Should Kim agree to receive the vaccine, it would take extraordinary effort to reassure him and his government that the vaccine was real – and safe. Using the North Korean delegation to the UN, the United States should ensure the total transparency of vaccine production and specific lot selection. This would likely require an unbroken chain of custody from production to delivery – an extraordinary, but necessary, effort.
Is there any basis or precedent for contemplating such a “crazy” proposal? The US has in the past had other opportunities to do the right thing and change the dynamics of our relationship with North Korea. The DPRK suffered from massive flooding in August 2007. The devastation was so bad that the regime uncharacteristically appealed for international aid.
As deputy commander of US Pacific Command (PACOM, which in 2018 was renamed the Indo-Pacific Command, or INDOPACOM), I suggested offering an airdrop of humanitarian rations from American military cargo planes. Multiple populations, already deprived, had been completely isolated by the floods. Similar drops had been used to feed refugees in Iraq and Afghanistan, and earthquake victims in Pakistan. At the commander’s direction, PACOM prepared a proposal and submitted it to the US Secretary of Defense.
The premise of this initiative included had three components. First, such an airdrop could help alleviate a legitimate crisis when other forms of aid delivery were not feasible. Second, insofar as the DPRK had requested aid, any refusal of an unconditional relief effort would further demonstrate the regime’s unwillingness to address the needs of the North Korean people, contrary to the R2P principle. Finally, whether the aid had been accepted or not, the proposal would open a new avenue of dialogue between the United States and North Korea.
Then-secretary of defense Robert Gates warmed to the proposal and directed further planning by the Pacific Command team. Rations were available, as were C-17 cargo aircraft. The staff estimated that aid could be delivered to isolated areas of the DPRK within 60 hours of approval. Forwarded to the National Security Council for consideration, the proposal was still under review when the urgency of the situation abated, and the opportunity was lost.
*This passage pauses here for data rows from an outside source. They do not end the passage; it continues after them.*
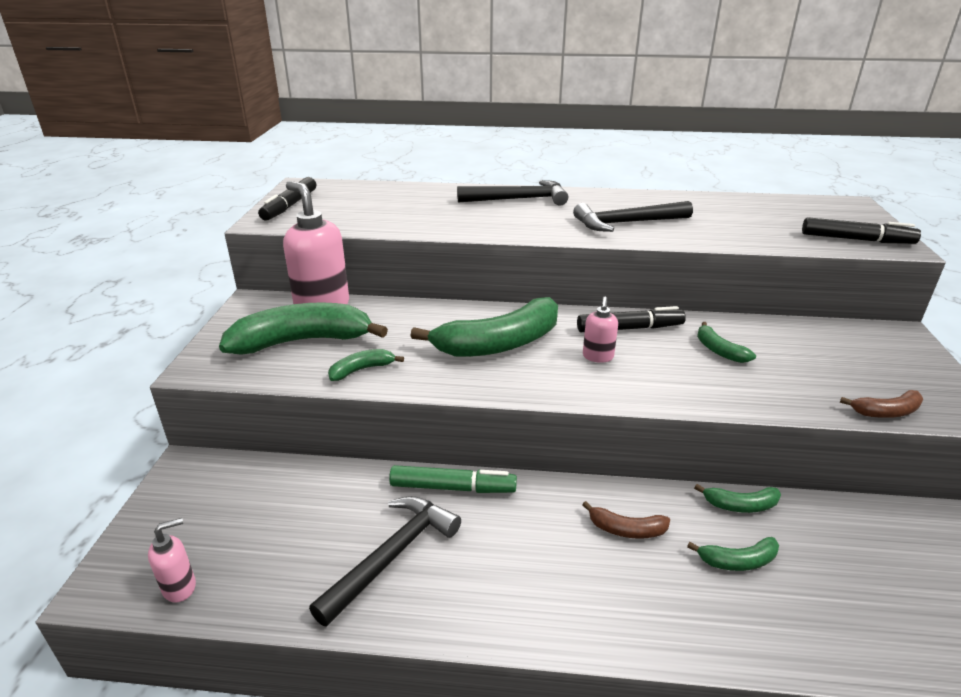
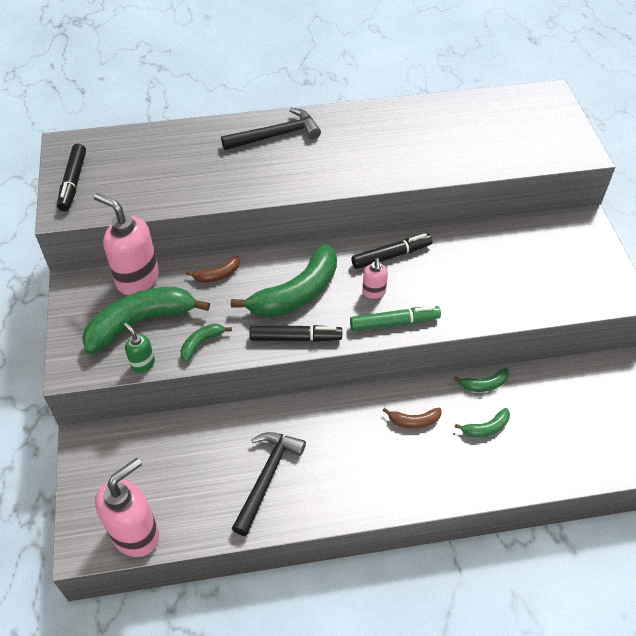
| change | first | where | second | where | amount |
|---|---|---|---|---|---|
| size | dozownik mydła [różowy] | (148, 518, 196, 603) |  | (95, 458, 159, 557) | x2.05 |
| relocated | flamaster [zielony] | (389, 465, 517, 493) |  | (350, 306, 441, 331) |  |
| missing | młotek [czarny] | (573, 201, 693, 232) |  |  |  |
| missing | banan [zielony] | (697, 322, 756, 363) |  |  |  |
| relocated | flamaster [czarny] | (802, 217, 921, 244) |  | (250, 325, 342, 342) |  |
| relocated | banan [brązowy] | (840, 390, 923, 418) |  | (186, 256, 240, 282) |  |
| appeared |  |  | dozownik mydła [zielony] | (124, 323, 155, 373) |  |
The 2007 flooding is one of many cases that suggest that a DPRK collapse is unlikely, and that hoping for or expecting it is unrealistic. North Koreans rulers have demonstrated the ability to maintain control through economic and natural calamities, and the population of North Korea has shown remarkable resilience. Anticipation of collapse is more than unrealistic; it is a basis for the flawed strategy of hoping for major change while maintaining a very dangerous status quo. Collapse, whether from natural disaster or disease, would present enormous humanitarian challenges and put control of DPRK nuclear weapons in doubt. A serious outbreak of Covid-19 in North Korea could have the same effect.
Planning and implementing such a bold initiative would require consideration of so many factors. That would be the job of the US administration and its various departments. Providing vaccines to the people of North Korea would be a deft yet difficult ascent to the moral high ground, but for the United States, this would be a daring climb worth making.